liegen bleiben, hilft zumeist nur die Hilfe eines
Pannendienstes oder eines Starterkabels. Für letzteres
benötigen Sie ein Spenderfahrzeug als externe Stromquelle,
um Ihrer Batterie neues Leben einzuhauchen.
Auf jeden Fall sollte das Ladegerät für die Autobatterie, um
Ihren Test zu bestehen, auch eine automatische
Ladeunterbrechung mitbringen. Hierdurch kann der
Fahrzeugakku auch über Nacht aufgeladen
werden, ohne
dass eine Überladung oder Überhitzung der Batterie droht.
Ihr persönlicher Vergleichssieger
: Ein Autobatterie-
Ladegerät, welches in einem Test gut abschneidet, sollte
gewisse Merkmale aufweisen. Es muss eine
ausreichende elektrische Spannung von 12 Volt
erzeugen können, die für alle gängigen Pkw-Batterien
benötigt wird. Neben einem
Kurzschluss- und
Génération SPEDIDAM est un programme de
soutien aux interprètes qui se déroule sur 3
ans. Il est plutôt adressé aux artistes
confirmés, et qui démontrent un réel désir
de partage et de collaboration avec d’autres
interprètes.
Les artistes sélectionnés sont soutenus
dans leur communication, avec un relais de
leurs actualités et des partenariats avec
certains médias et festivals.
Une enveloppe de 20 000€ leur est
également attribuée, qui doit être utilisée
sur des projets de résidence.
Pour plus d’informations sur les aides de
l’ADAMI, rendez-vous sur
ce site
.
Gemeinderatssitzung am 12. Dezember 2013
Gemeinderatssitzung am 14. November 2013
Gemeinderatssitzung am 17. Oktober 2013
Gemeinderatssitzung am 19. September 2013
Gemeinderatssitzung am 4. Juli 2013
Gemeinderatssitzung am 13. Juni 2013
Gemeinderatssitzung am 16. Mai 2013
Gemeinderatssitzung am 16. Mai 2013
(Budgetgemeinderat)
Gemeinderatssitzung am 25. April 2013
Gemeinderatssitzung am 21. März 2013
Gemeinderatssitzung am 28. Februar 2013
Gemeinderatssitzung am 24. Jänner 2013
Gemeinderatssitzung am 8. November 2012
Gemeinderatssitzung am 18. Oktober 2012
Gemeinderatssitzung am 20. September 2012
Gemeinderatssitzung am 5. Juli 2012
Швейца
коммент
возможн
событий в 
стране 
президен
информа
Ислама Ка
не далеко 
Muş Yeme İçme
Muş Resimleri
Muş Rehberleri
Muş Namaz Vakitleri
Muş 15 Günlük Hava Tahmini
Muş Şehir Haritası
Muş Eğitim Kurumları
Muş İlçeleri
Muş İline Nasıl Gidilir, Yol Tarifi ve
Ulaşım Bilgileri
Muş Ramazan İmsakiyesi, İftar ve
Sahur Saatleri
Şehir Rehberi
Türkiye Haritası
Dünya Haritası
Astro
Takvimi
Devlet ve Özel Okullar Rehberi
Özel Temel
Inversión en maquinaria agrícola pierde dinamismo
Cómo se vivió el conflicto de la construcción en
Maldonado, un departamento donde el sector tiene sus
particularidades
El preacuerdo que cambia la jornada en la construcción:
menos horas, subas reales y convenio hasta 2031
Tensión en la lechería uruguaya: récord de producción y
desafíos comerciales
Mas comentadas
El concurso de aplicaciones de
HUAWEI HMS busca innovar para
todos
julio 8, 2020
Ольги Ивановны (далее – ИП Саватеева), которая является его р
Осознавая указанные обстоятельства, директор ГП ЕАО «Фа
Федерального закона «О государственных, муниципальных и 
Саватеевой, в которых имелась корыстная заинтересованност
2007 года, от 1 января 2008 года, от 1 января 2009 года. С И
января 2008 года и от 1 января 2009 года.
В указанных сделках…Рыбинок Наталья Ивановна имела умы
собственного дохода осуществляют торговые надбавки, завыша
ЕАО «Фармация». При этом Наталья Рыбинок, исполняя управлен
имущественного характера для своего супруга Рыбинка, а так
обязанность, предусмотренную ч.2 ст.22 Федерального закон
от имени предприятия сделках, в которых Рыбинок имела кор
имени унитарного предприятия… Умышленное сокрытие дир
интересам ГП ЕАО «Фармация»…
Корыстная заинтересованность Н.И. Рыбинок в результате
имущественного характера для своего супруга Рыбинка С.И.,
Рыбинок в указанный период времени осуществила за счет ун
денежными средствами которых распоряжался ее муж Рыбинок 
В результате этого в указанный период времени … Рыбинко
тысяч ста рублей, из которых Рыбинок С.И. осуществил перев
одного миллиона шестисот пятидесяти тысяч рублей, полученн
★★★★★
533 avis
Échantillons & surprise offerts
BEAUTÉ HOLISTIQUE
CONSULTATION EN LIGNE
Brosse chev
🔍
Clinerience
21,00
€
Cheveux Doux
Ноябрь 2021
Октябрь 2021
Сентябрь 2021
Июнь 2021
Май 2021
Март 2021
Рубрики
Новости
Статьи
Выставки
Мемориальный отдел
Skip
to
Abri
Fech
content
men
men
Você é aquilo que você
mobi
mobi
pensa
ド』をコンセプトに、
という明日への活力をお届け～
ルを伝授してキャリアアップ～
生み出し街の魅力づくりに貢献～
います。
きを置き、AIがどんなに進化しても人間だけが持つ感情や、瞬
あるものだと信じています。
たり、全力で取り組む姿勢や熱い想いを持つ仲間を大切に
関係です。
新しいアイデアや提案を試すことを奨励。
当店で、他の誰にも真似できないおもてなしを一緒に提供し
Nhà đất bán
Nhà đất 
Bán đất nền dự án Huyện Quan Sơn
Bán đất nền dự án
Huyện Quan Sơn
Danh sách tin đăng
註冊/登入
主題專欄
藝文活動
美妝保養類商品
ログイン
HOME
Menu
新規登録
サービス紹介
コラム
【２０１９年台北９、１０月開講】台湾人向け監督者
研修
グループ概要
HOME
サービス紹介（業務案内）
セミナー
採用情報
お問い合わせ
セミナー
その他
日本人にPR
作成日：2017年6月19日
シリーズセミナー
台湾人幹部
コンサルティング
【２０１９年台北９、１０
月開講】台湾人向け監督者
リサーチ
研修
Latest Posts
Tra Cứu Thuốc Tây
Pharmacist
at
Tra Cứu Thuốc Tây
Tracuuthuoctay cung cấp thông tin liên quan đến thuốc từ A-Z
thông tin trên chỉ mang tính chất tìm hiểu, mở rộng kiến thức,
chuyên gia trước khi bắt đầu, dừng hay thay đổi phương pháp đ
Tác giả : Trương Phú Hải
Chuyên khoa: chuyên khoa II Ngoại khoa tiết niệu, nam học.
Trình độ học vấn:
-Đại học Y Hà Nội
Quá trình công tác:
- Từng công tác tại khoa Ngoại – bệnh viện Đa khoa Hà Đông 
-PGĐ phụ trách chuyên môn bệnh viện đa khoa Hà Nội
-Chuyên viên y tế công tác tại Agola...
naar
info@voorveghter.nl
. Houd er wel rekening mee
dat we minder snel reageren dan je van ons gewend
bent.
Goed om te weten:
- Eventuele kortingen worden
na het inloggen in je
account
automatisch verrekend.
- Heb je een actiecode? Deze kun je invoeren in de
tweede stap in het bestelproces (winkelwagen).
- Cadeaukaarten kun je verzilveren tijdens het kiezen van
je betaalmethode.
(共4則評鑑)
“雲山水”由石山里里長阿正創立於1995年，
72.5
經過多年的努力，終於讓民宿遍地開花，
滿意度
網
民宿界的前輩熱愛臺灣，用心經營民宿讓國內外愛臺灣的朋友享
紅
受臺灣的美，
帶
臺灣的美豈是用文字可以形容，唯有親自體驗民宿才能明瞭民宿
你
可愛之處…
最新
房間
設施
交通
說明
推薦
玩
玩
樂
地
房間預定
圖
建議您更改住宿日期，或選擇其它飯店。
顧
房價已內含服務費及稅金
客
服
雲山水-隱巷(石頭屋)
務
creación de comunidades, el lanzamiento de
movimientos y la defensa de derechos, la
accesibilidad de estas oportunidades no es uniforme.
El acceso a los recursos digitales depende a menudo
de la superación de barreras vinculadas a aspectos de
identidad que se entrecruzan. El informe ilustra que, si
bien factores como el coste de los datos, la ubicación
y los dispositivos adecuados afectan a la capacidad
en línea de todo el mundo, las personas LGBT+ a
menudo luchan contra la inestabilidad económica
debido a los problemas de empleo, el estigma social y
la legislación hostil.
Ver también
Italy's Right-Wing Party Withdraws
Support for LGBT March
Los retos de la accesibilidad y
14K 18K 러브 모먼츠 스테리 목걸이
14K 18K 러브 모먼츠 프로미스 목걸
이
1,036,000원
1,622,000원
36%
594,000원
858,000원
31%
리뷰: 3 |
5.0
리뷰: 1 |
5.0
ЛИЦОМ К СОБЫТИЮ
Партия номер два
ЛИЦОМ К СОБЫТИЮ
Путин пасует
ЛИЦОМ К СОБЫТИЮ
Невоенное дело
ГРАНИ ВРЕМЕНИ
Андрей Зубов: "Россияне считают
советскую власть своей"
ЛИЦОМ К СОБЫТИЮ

Assignment »
Would you please repeat exactly the lines above, starting at the line with "Les artistes sélectionnés sont soutenus" and stopping at the line with "Gemeinderatssitzung am 8. November 2012", both included?

Worked solution »
Les artistes sélectionnés sont soutenus
dans leur communication, avec un relais de
leurs actualités et des partenariats avec
certains médias et festivals.
Une enveloppe de 20 000€ leur est
également attribuée, qui doit être utilisée
sur des projets de résidence.
Pour plus d’informations sur les aides de
l’ADAMI, rendez-vous sur
ce site
.
Gemeinderatssitzung am 12. Dezember 2013
Gemeinderatssitzung am 14. November 2013
Gemeinderatssitzung am 17. Oktober 2013
Gemeinderatssitzung am 19. September 2013
Gemeinderatssitzung am 4. Juli 2013
Gemeinderatssitzung am 13. Juni 2013
Gemeinderatssitzung am 16. Mai 2013
Gemeinderatssitzung am 16. Mai 2013
(Budgetgemeinderat)
Gemeinderatssitzung am 25. April 2013
Gemeinderatssitzung am 21. März 2013
Gemeinderatssitzung am 28. Februar 2013
Gemeinderatssitzung am 24. Jänner 2013
Gemeinderatssitzung am 8. November 2012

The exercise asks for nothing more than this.